• WHAT IS EXPECTED
Your copy must start with the line containing "index tip: (135, 132)" and end with the last line of the entries, matching them exactly and leaving out every picture.

• INPUT RECORDS
____
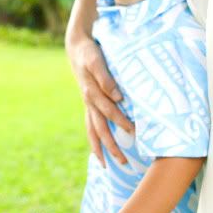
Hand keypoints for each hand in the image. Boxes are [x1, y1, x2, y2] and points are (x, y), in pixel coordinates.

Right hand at [66, 35, 133, 166]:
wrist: (77, 47)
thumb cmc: (89, 52)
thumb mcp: (96, 60)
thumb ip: (106, 78)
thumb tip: (117, 97)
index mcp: (92, 92)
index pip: (109, 111)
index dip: (121, 122)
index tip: (135, 132)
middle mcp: (89, 102)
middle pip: (100, 129)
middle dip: (111, 147)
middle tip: (123, 162)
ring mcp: (87, 104)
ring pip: (92, 130)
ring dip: (100, 148)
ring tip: (106, 164)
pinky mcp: (88, 103)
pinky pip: (90, 125)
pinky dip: (94, 139)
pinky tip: (100, 148)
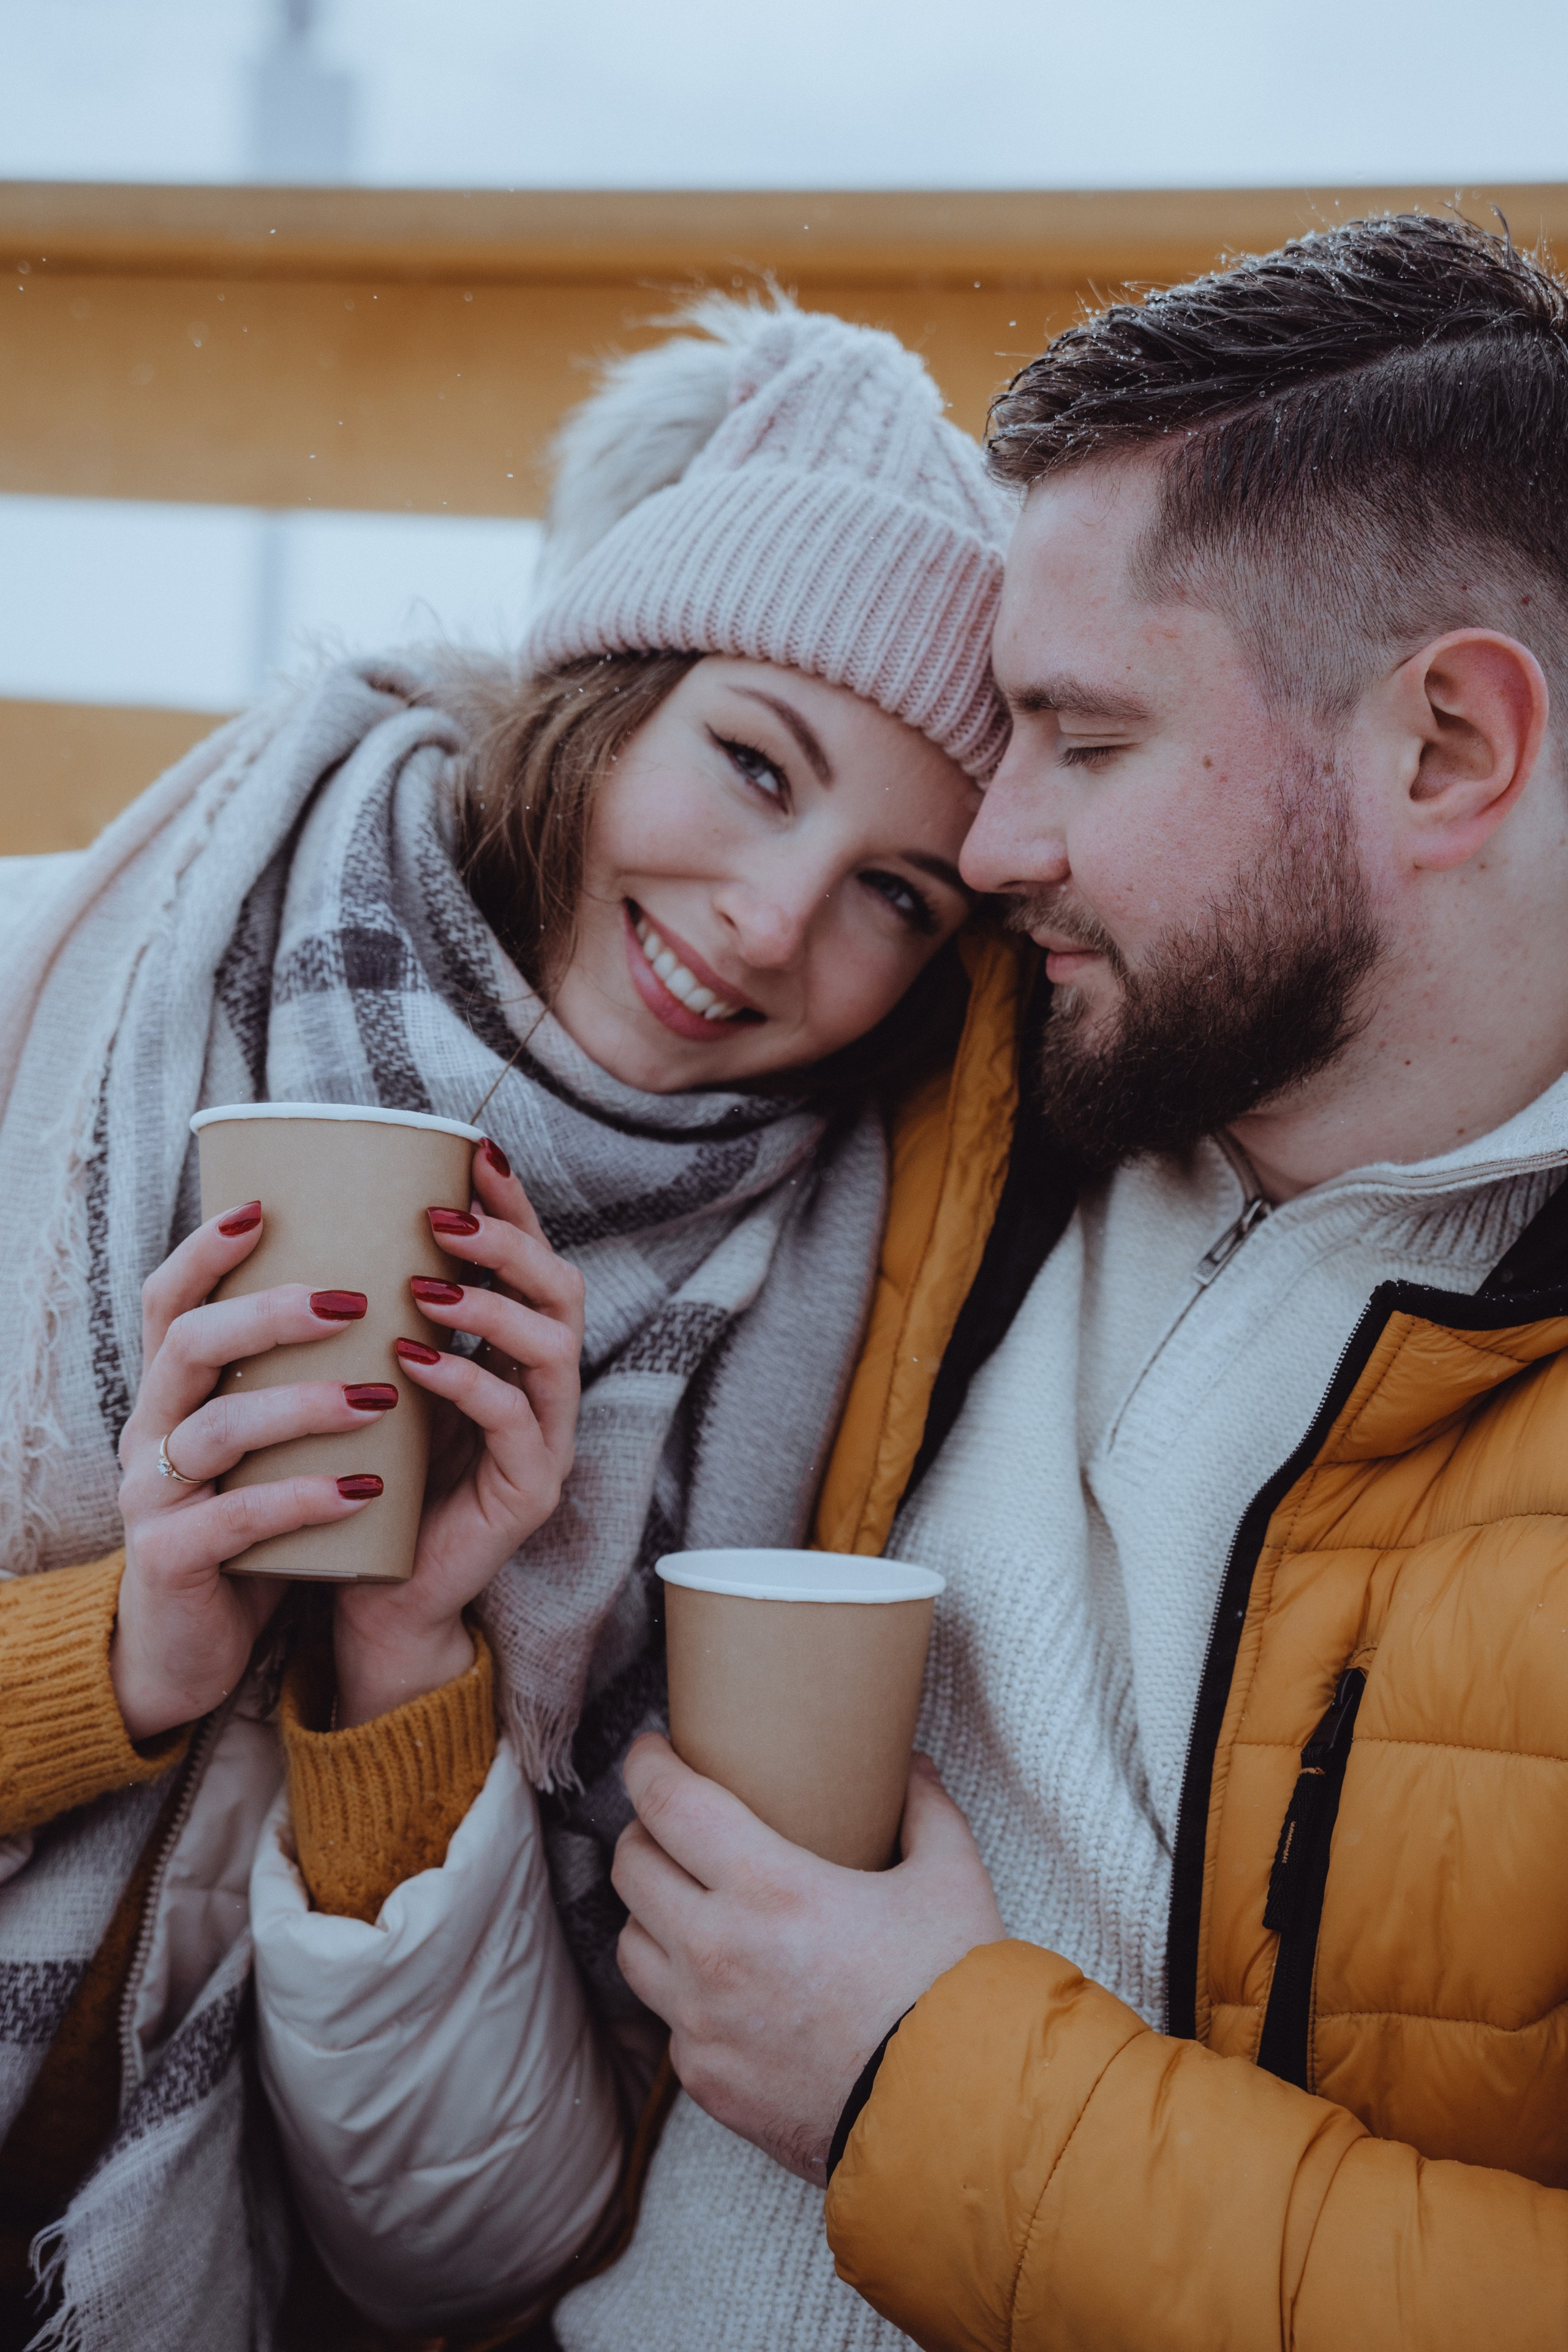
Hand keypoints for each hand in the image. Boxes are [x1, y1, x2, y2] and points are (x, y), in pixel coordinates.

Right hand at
____
• OUTPUT FOR THIS EXERCISE
index tip: (135, 132)
middle mcp: (89, 102)
middle pip: (100, 129)
middle dip: (111, 147)
middle tip: (123, 162)
ring mcp: (87, 104)
ring pip: (92, 130)
ring dip: (100, 148)
ring tip: (106, 164)
pinky mcp: (88, 103)
pinky pip: (90, 125)
pinky dip: (94, 139)
pinky tip: (100, 148)
Hand keypoints for each hand in the image. Boxes are [x1, y1, x2, y2] and points are (x, y), in pixel coordinates.

Right hand at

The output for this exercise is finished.